Shortly after Kaiser’s arrival, a tiny teenage girl limped toward the house from across New York Street. A rake in her hand, her dingy blond hair stringing from her shoulders, the crippled girl quickened her pace as she saw the patrol cars parked outside the house. A wave of anxiety swept across her face. Her shriveled left leg was encased in a steel brace, but she broke into a near trot as she neared the home.

Police reports listed her later as Jenny Fay Likens, white, female, 15. Sylvia was her sister.

Jenny burst into the front room. Someone said Sylvia was dead. Tears streamed down the polio victim’s face.

Arriving about the same time, home from her job at a neighborhood cafeteria, was a large, brown-haired, slovenly, bottle-bottomed girl named Paula. She was 17, Mrs. Wright’s eldest daughter. She, too, heard the news that Sylvia had died. “You’re kidding!” she exclaimed.

They were not kidding. Paula reached for her Bible. She began reading to Jenny. “This was meant to happen,” she intoned then, softly. “If you want to live with us, Jenny, we’ll treat you like our own sister.”

Mrs. Wright came into the room, bustling about like a busy stage director. “Did you tell them I’d been doctoring Sylvia?” she reminded.

Jenny remembered her lines: No one had seen Sylvia for several days; she had run off with a gang of boys; she staggered into the backyard at 5:30 p.m., bare-breasted, clutching a note. But Jenny ad-libbed, also. “You get me out of here,” she whispered to a policeman, “and I’ll tell you everything.”

By 9 p.m., several members of the household were on their way downtown. Richard Hobbs, who had been allowed to go home, was rousted out of bed and hustled into a paddy wagon. The wagon was halfway to police headquarters in the 26-story City-County Building, but it backtracked for one more passenger—12-year-old Johnny Baniszewski.

Grim detectives unlocked the doors in the homicide office and went to work. Kaiser, a large, middle-aged, red-faced man, his speech slow and measured, had the appearance of a rube. But he had been a policeman and a homicide detective a long time. He sensed what was up.

He spoke first with Jenny Likens. Next he talked with Richard Hobbs.

“You are in serious trouble,” he told the boy. “I
know that girl didn’t die at the hands of five boys. Do you want to call your dad before you talk to me?”

Ricky knew his father was worried enough about his wife, Ricky’s mother, who was dying of cancer in Community Hospital. He decided to face the veteran detective alone.

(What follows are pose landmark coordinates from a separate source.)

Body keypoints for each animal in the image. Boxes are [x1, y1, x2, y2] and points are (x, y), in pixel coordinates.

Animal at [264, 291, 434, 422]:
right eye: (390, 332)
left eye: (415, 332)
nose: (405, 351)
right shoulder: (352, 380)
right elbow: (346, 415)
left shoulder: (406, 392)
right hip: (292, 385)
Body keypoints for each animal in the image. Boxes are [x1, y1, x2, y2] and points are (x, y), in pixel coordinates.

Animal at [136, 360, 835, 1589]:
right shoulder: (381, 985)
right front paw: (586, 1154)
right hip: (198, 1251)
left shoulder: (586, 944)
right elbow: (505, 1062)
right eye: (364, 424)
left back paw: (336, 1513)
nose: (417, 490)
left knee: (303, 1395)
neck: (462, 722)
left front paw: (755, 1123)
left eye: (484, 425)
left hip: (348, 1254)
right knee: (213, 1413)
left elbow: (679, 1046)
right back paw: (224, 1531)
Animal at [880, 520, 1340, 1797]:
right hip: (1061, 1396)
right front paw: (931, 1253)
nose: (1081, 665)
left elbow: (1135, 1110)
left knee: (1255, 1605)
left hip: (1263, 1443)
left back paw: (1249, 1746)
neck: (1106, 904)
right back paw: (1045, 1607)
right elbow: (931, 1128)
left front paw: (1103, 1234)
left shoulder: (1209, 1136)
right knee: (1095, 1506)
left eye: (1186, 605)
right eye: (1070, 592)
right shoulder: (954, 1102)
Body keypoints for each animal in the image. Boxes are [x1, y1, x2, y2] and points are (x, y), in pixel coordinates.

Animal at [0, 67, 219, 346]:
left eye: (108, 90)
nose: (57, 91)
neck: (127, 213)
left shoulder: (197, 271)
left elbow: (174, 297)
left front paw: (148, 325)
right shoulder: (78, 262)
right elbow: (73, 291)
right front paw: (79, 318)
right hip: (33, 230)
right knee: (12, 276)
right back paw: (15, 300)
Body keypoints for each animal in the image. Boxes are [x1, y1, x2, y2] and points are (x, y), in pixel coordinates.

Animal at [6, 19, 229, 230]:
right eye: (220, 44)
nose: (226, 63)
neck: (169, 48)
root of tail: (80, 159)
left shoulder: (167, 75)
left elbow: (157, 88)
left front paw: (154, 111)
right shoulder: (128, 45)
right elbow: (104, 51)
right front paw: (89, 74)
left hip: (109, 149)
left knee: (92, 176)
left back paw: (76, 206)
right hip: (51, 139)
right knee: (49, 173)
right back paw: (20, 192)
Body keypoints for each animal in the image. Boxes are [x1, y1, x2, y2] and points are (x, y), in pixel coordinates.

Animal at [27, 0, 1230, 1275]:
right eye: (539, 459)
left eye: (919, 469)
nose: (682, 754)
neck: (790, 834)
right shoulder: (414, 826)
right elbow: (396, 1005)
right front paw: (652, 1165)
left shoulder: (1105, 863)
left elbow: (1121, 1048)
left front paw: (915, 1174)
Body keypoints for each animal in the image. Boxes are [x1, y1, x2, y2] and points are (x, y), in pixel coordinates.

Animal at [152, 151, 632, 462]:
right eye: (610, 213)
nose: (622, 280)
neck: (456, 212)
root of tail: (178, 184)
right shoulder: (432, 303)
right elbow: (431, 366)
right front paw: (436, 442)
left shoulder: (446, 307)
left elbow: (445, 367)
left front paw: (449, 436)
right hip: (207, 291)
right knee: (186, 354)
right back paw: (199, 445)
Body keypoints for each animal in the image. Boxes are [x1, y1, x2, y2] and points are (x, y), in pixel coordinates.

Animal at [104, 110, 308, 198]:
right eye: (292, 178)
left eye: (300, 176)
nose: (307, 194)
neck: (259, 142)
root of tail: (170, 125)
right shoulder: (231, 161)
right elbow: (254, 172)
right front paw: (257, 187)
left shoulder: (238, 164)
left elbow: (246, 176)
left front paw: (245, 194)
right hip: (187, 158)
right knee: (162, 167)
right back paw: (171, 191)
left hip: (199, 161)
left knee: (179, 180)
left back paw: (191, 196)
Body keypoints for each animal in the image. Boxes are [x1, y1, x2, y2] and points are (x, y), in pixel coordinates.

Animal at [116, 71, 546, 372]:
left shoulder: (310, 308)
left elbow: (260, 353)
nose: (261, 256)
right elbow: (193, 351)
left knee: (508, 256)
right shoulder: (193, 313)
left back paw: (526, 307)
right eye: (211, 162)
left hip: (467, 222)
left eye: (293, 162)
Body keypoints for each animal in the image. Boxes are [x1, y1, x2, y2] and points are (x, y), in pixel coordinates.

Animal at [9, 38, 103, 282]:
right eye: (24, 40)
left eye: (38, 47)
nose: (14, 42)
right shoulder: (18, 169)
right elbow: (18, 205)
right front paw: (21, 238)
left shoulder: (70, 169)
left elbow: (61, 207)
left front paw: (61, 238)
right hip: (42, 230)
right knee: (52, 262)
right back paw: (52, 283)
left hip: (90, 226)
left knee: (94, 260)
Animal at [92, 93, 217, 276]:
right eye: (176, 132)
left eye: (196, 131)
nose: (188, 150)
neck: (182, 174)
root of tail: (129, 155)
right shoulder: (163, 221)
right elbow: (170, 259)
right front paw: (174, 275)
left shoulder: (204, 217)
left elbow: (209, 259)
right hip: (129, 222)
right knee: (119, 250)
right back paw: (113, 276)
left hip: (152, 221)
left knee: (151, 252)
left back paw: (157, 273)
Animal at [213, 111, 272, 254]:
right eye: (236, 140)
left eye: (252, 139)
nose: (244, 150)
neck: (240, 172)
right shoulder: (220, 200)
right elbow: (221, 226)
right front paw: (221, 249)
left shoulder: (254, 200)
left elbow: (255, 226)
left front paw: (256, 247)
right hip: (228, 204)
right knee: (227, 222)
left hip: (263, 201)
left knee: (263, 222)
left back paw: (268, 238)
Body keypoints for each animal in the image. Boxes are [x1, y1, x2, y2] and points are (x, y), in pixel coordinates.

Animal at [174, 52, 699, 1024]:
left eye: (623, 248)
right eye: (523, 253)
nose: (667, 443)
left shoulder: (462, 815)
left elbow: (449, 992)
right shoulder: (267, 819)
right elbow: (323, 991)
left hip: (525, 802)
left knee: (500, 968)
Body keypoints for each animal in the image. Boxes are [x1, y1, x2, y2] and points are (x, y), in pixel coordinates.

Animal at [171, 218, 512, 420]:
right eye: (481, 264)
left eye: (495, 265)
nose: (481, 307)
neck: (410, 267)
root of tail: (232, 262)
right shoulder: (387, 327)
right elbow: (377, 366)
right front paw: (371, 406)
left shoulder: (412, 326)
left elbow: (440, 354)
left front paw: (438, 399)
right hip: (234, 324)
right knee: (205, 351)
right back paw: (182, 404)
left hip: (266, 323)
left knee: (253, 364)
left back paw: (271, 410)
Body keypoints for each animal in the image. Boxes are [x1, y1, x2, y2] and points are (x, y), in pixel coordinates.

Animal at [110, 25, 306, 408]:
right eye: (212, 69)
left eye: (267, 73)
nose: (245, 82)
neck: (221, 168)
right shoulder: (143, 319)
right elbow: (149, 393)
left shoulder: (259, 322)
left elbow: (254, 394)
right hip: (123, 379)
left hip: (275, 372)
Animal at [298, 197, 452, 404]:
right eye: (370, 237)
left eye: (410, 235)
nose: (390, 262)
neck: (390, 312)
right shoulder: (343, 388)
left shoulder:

Next Detective Kaiser talked to Mrs. Wright. He learned that her true name was Baniszewski, the same as that of six of her seven children; that her brief cohabitation with 20-year-old Dennis Lee Wright, father of her youngest child, had not been sanctioned by law.

Mrs. Baniszewski handed Kaiser, from her purse, another letter from Sylvia to her parents, on school tablet paper and longer than the note Sylvia supposedly clutched as she staggered into the backyard. It began, “Mom and Dad,” and it was signed, “Sylvia Likens.”